Good luck and let us know how it goes :smile:
Original post by Anonymous
Yeah, I know I have to end it. I just have no idea how to. I've been with him for 5 years, our relationship is all I know. If that makes sense?


There is no point staying together for the sake of it if it's not working, you are going to have to be honest to him and break up because otherwise you will be more miserable. Have you actually tried talking and finding out why you are arguing so much?
Reply 5
Every time we argue we have the same conversation about why we're arguing and both of us agree to try to stop doing what we're doing that causes it. but obviously that never works and we end up arguing again.

I think we're just two completely different people now to when we first got together. Which is inevitable seeing as we're not 15 years old any more. He's very very serious/mature for his age (I'm not saying I'm immature either, I just know when I need to be mature and when I can let my hair down) but for him everything is serious, too serious. Most of our friends/family know that that's what he's like but that's something that developed over the past year or so.

It just seems strange that after 5 years we could be so different. I feel like if we got together in a few years time rather than when we were 15 it might have worked out but right now things just don't feel right.

We've had "the talk" several times (usually it's him who initiates it) but every time we do, we both end up making up with each other 5 minutes later so I'm worried that when I do get the courage to actually leave him, he's going to think that it's like all the other times. At the same time though, I think he might feel the same way I do.

It's just a case of getting the courage to actually come out with it and speak to him but like I say, it's a quarter of my life and I feel like it will have all been for nothing if we break up.
Original post by Anonymous
Every time we argue we have the same conversation about why we're arguing and both of us agree to try to stop doing what we're doing that causes it. but obviously that never works and we end up arguing again.

I think we're just two completely different people now to when we first got together. Which is inevitable seeing as we're not 15 years old any more. He's very very serious/mature for his age (I'm not saying I'm immature either, I just know when I need to be mature and when I can let my hair down) but for him everything is serious, too serious. Most of our friends/family know that that's what he's like but that's something that developed over the past year or so.

It just seems strange that after 5 years we could be so different. I feel like if we got together in a few years time rather than when we were 15 it might have worked out but right now things just don't feel right.

We've had "the talk" several times (usually it's him who initiates it) but every time we do, we both end up making up with each other 5 minutes later so I'm worried that when I do get the courage to actually leave him, he's going to think that it's like all the other times. At the same time though, I think he might feel the same way I do.

It's just a case of getting the courage to actually come out with it and speak to him but like I say, it's a quarter of my life and I feel like it will have all been for nothing if we break up.

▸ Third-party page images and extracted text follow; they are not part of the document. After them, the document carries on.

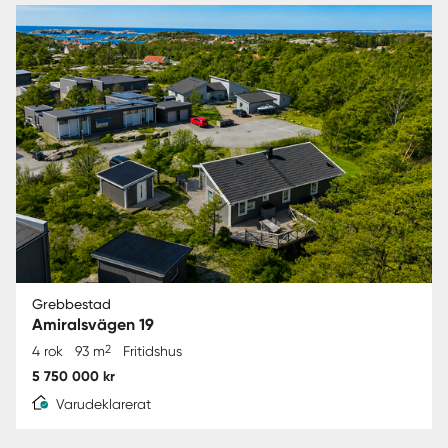
Grebbestad
Amiralsvägen 19
2
4 rok
93 m
Fritidshus
5 750 000 kr
Varudeklarerat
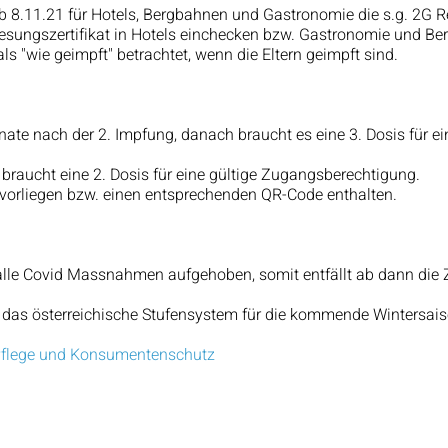
b 8.11.21 für Hotels, Bergbahnen und Gastronomie die s.g. 2G R
nesungszertifikat in Hotels einchecken bzw. Gastronomie und B
s "wie geimpft" betrachtet, wenn die Eltern geimpft sind.
nate nach der 2. Impfung, danach braucht es eine 3. Dosis für ein 
 braucht eine 2. Dosis für eine gültige Zugangsberechtigung.
 vorliegen bzw. einen entsprechenden QR-Code enthalten.
lle Covid Massnahmen aufgehoben, somit entfällt ab dann die Zer
das österreichische Stufensystem für die kommende Wintersaison
 Pflege und Konsumentenschutz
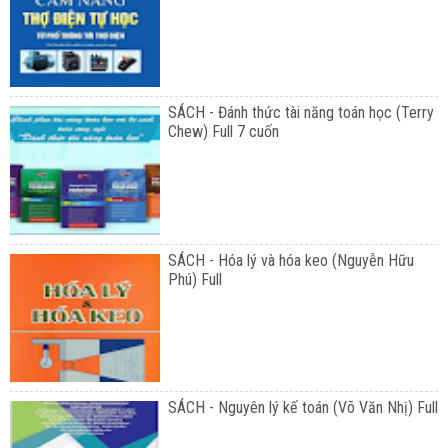
SÁCH - Đánh thức tài năng toán học (Terry
Chew) Full 7 cuốn
SÁCH - Hóa lý và hóa keo (Nguyễn Hữu
Phú) Full
SÁCH - Nguyên lý kế toán (Võ Văn Nhị) Full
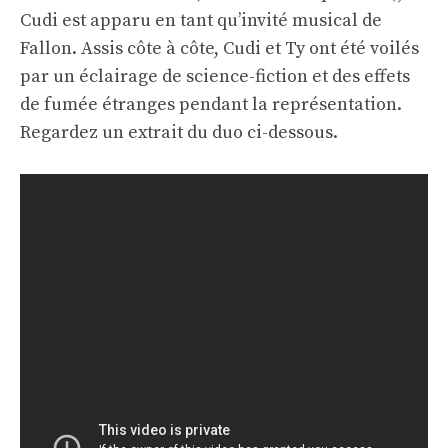
Cudi est apparu en tant qu’invité musical de
Fallon. Assis côte à côte, Cudi et Ty ont été voilés
par un éclairage de science-fiction et des effets
de fumée étranges pendant la représentation.
Regardez un extrait du duo ci-dessous.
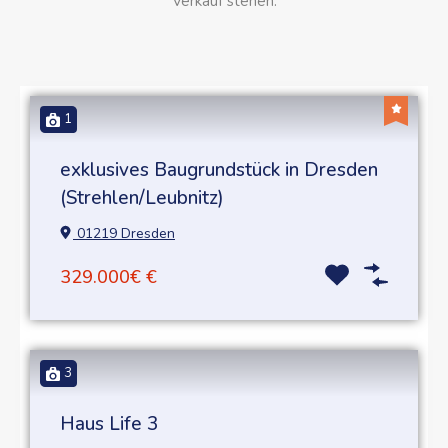
Verkauf stehen.
1
exklusives Baugrundstück in Dresden
(Strehlen/Leubnitz)
01219 Dresden
329.000€ €
3
Haus Life 3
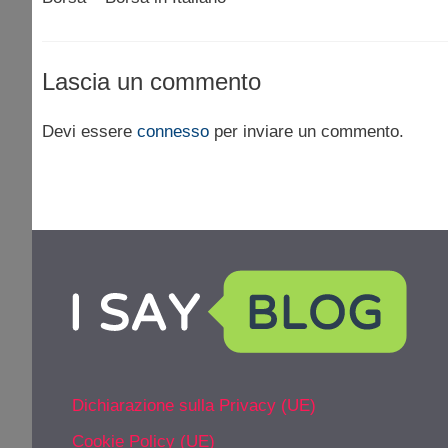
Lascia un commento
Devi essere
connesso
per inviare un commento.
Dichiarazione sulla Privacy (UE)
Cookie Policy (UE)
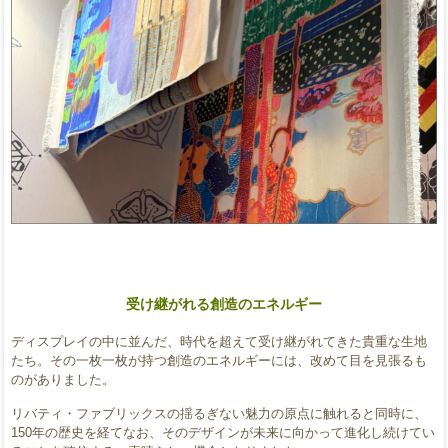
受け継がれる創造のエネルギー
ディスプレイの中に並んだ、時代を超えて受け継がれてきた貴重な生地
たち。その一枚一枚が持つ創造のエネルギーには、改めて目を見張るも
のがありました。
リバティ・ファブリックスの揺るぎない魅力の原点に触れると同時に、
150年の歴史を経てなお、そのデザインが未来に向かって進化し続けてい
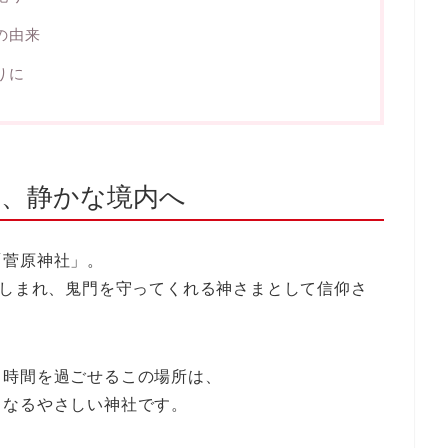
の由来
りに
に、静かな境内へ
「菅原神社」。
親しまれ、鬼門を守ってくれる神さまとして信仰さ
く時間を過ごせるこの場所は、
くなるやさしい神社です。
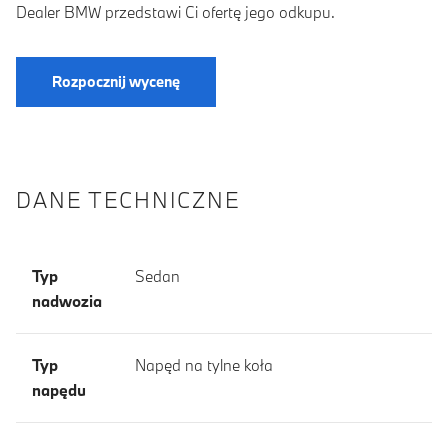
Dealer BMW przedstawi Ci ofertę jego odkupu.
Rozpocznij wycenę
DANE TECHNICZNE
Typ
Sedan
nadwozia
Typ
Napęd na tylne koła
napędu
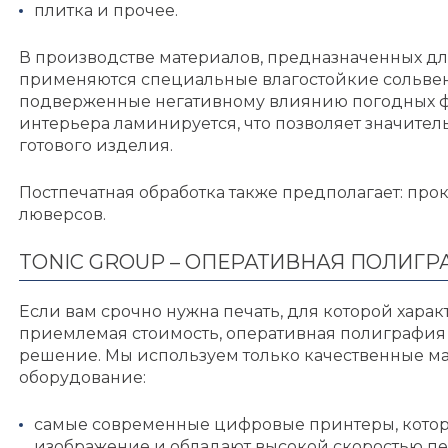
плитка и прочее.
В производстве материалов, предназначенных дл
применяются специальные влагостойкие сольвен
подверженные негативному влиянию погодных фа
интерьера ламинируется, что позволяет значите
готового изделия.
Постпечатная обработка также предполагает: про
люверсов.
TONIC GROUP – ОПЕРАТИВНАЯ ПОЛИГ
Если вам срочно нужна печать, для которой хара
приемлемая стоимость, оперативная полиграфия 
решение. Мы используем только качественные м
оборудование:
самые современные цифровые принтеры, котор
изображение и обладают высокой скоростью пе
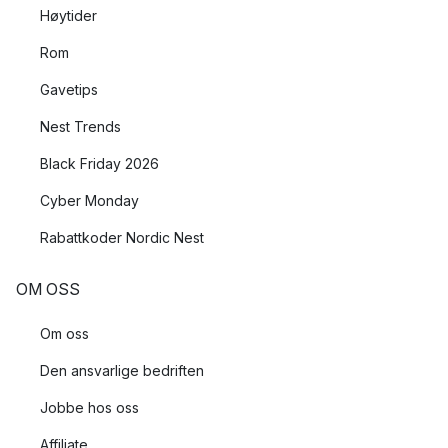
Høytider
Rom
Gavetips
Nest Trends
Black Friday 2026
Cyber Monday
Rabattkoder Nordic Nest
OM OSS
Om oss
Den ansvarlige bedriften
Jobbe hos oss
Affiliate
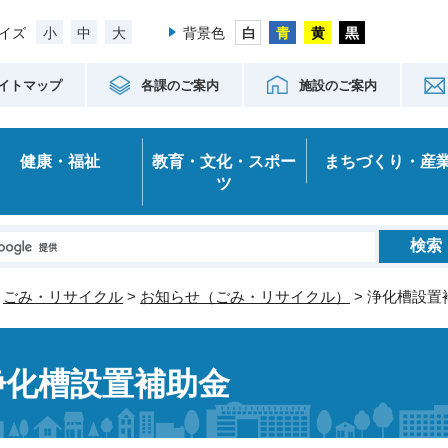
小
中
大
イズ
背景色
イトマップ
各課のご案内
施設のご案内
健康・福祉
教育・文化・スポー
まちづくり・産
ツ
>
ごみ・リサイクル
>
お知らせ（ごみ・リサイクル）
> 浄化槽設置
浄化槽設置補助金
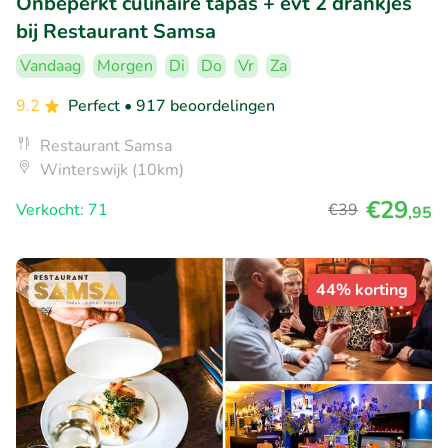
Onbeperkt culinaire tapas + evt 2 drankjes
bij Restaurant Samsa
Vandaag
Morgen
Di
Do
Vr
Za
9.2
Perfect
• 917 beoordelingen
Restaurant Samsa
Winterswijk (10km)
€29
Verkocht: 71
€39
,95
44% korting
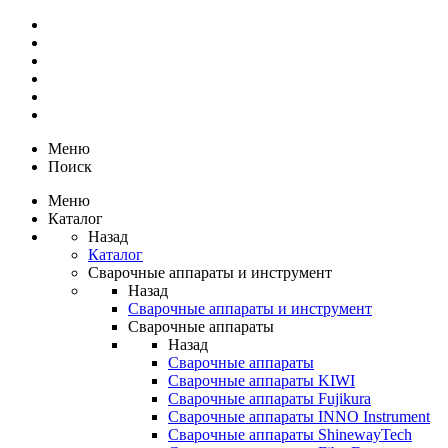
Меню
Поиск
Меню
Каталог
Назад
Каталог
Сварочные аппараты и инструмент
Назад
Сварочные аппараты и инструмент
Сварочные аппараты
Назад
Сварочные аппараты
Сварочные аппараты KIWI
Сварочные аппараты Fujikura
Сварочные аппараты INNO Instrument
Сварочные аппараты ShinewayTech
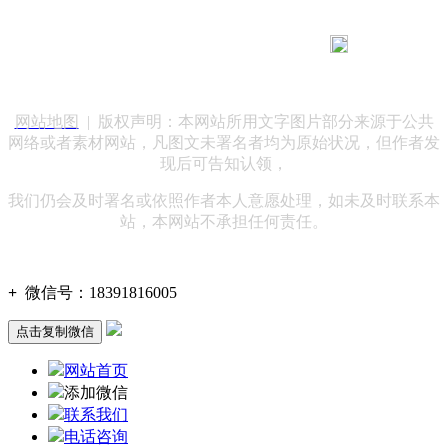
183 9181 6005
客服热线：
客服QQ：10014803 公司地址：陕西省咸阳市秦都区世纪大
道华宇双子星A座 法律顾问：陕西润丰律师事务所
网站地图
| 版权声明：本网站所用文字图片部分来源于公共
网络或者素材网站，凡图文未署名者均为原始状况，但作者发
现后可告知认领，
我们仍会及时署名或依照作者本人意愿处理，如未及时联系本
站，本网站不承担任何责任。
+
微信号：
18391816005
点击复制微信
网站首页
添加微信
联系我们
电话咨询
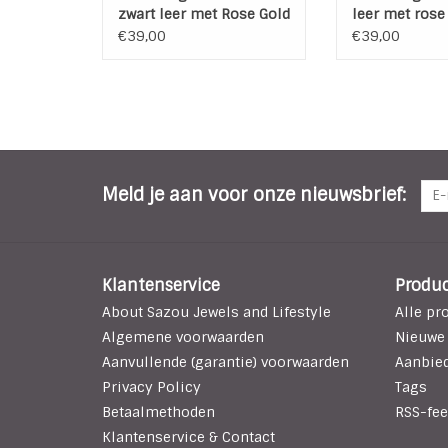
zwart leer met Rose Gold
leer met rose
plated beads en hanger
plated beads 
€39,00
€39,00
Meld je aan voor onze nieuwsbrief:
Klantenservice
Produ
About Sazou Jewels and Lifestyle
Alle pr
Algemene voorwaarden
Nieuwe
Aanvullende (garantie) voorwaarden
Aanbie
Privacy Policy
Tags
Betaalmethoden
RSS-fee
Klantenservice & Contact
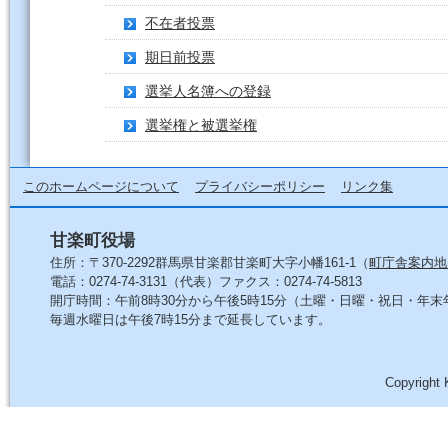
不在者投票
期日前投票
選挙人名簿への登録
選挙権と被選挙権
このホームページについて
プライバシーポリシー
リンク集
甘楽町役場
住所：〒370-2292群馬県甘楽郡甘楽町大字小幡161-1（
町庁舎案内地
電話：0274-74-3131（代表）ファクス：0274-74-5813
開庁時間：午前8時30分から午後5時15分（土曜・日曜・祝日・年
毎週水曜日は午後7時15分まで延長しています。
Copyright 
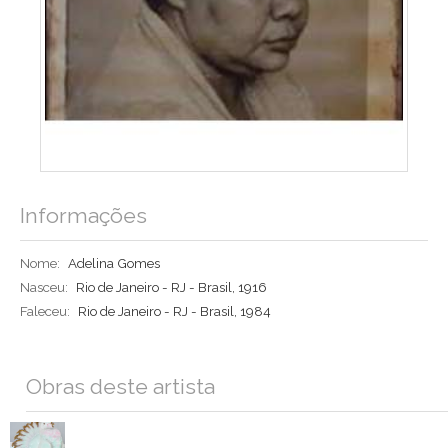
Informações
Nome:
Adelina Gomes
Nasceu:
Rio de Janeiro - RJ - Brasil, 1916
Faleceu:
Rio de Janeiro - RJ - Brasil, 1984
Obras deste artista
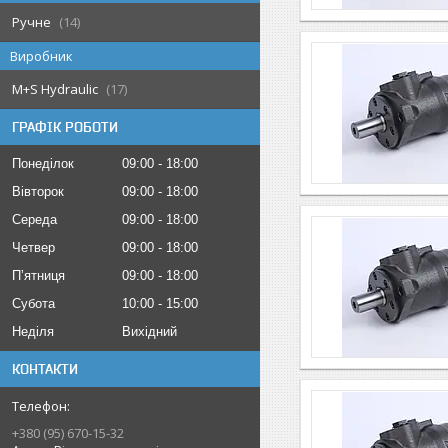
Ручне
14
Виробник
M+S Hydraulic
17
ГРАФІК РОБОТИ
Понеділок
09:00
18:00
Вівторок
09:00
18:00
Середа
09:00
18:00
Четвер
09:00
18:00
Пʼятниця
09:00
18:00
Субота
10:00
15:00
Неділя
Вихідний
КОНТАКТИ
+380 (95) 670-15-32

You are still so young and naturally you are going to want to go out and enjoy life, he obviously feels different. This does sound like the relationship has run it's course, but you have got to tell him that, I would cut all contact as well if you break up. The only other thing is if you let this carry on, the more miserable you will become, people change as well after five years.
Reply 7
Original post by Rock Fan
You are still so young and naturally you are going to want to go out and enjoy life, he obviously feels different. This does sound like the relationship has run it's course, but you have got to tell him that, I would cut all contact as well if you break up. The only other thing is if you let this carry on, the more miserable you will become, people change as well after five years.


Yeah, I guess I'm just going to have to bite the bullet and tell him.